It appears that the increases in prison population is driven both by by federal policies, such as the crime bills of 1984 and 1994, as well as state-specific policy. We expect to have seen a more even increase in per-capita prison populations across states if the primary driver was federal legislation, but the evidence is clear that this is not the case. However, since all states have seen increases in per-capita prison population, it appears that federal legislation plays a role. Regardless of cause, the evidence is clear that the prison system is currently bloated, demanding either more funding or fewer prisoners.

Interactive Component

Interactive Racial Data

In the part of Demographic Trends Analysis we analyze the change of the proportion of different races over the past few decades over the whole country. This shiny app casts it down to states level. You can see how the proportion of inmates with different races changed in the past few decades and the diffence of the proportion of diffent states.

You can play with our shiny app at https://tianyaohan.shinyapps.io/race_analysis/

Conclusion

We ran into a few limitations during the project that made things more difficult. First off, there is no clear-cut story for something as vast and nuanced as the US Prison System, beyond just saying that the size of the population has grown. Nonetheless, there are many interesting trends to observe, as mentioned in the Results section.
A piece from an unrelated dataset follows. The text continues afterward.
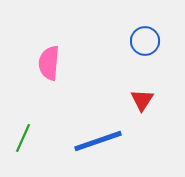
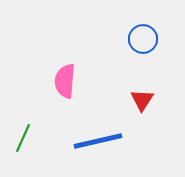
blue circle: moved 2 px left, 2 px up
pink semicircle: moved 16 px right, 18 px down
blue line: rotated 6 degrees clockwise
There are two main things that could be done for future steps. The first is to obtain data on topics in more detail, such as counts for type of crime or size of private prisons. The second would be to turn an eye toward state-level policy and dig into the weeds of which policies were implemented to drive higher growth in certain states. These two steps proved nebulous to us given the scarcity of good data and the vastness of state-level legislation. The biggest lesson we learned is that data is messy in the real world. The data available to you is often not quite robust enough to do exactly what was originally planned. However, there is often a story to be found nonetheless based on what is available. We believe that we gained proficiency at playing to the advantages of the data available.